● What needs to be done
Copy out the records below word for word and line for line, omitting the pictures.

● Information
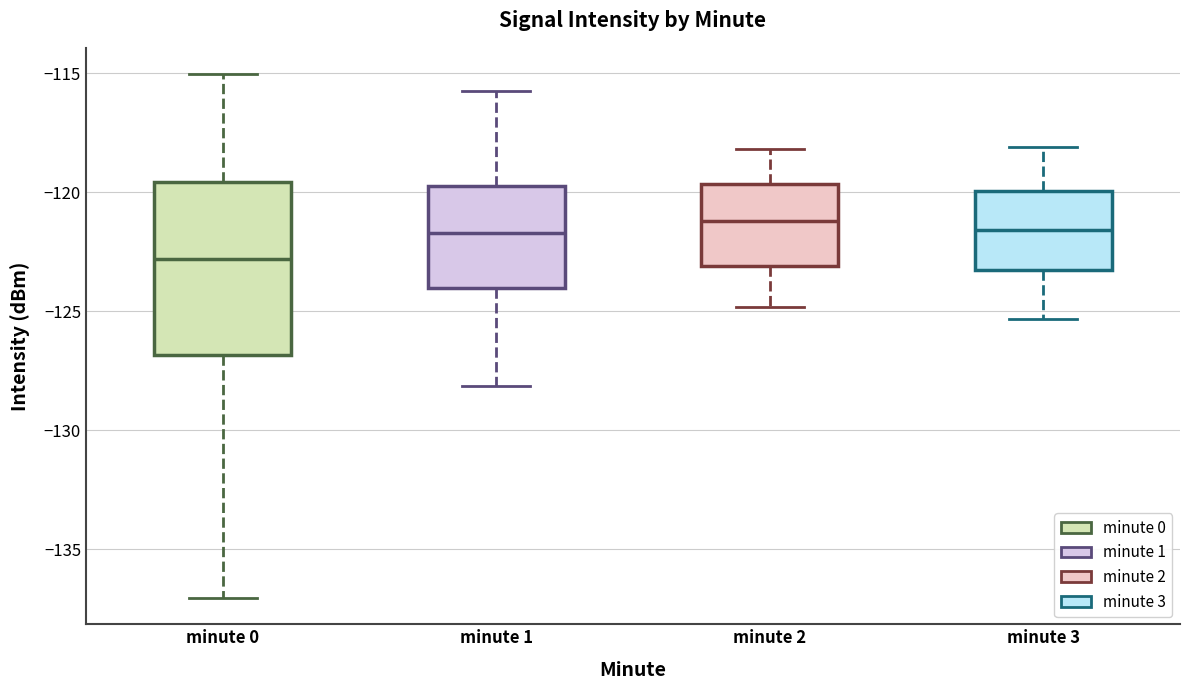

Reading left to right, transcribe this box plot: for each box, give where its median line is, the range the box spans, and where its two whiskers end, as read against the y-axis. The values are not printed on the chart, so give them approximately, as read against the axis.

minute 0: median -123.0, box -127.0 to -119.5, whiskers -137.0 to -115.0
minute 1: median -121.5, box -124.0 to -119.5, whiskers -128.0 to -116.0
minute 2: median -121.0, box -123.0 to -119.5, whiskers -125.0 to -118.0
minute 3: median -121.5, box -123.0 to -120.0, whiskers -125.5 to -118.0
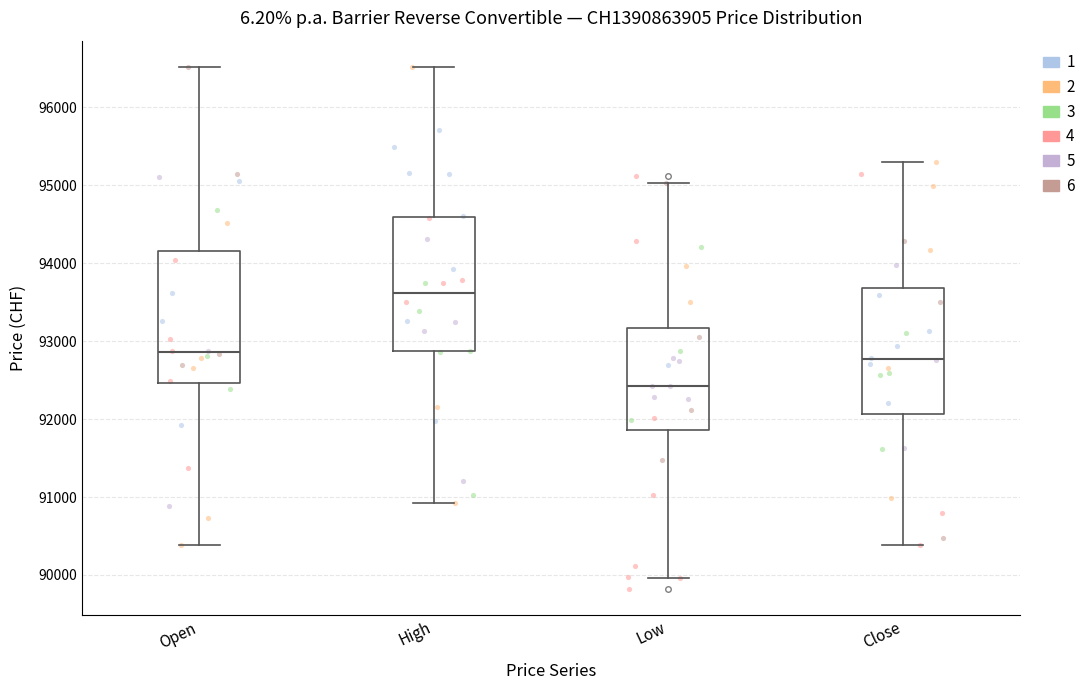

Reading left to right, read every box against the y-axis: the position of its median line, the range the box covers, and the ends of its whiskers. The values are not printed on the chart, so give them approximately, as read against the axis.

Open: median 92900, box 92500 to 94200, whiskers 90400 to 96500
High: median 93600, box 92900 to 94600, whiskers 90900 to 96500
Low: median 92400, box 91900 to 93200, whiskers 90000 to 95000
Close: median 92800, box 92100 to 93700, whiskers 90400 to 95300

● Result
Reading left to right, transcribe this box plot: for each box, give where its median line is, the range the box spans, and where its two whiskers end, as read against the y-axis. The values are not printed on the chart, so give them approximately, as read against the axis.

minute 0: median -123.0, box -127.0 to -119.5, whiskers -137.0 to -115.0
minute 1: median -121.5, box -124.0 to -119.5, whiskers -128.0 to -116.0
minute 2: median -121.0, box -123.0 to -119.5, whiskers -125.0 to -118.0
minute 3: median -121.5, box -123.0 to -120.0, whiskers -125.5 to -118.0

Reading left to right, read every box against the y-axis: the position of its median line, the range the box covers, and the ends of its whiskers. The values are not printed on the chart, so give them approximately, as read against the axis.

Open: median 92900, box 92500 to 94200, whiskers 90400 to 96500
High: median 93600, box 92900 to 94600, whiskers 90900 to 96500
Low: median 92400, box 91900 to 93200, whiskers 90000 to 95000
Close: median 92800, box 92100 to 93700, whiskers 90400 to 95300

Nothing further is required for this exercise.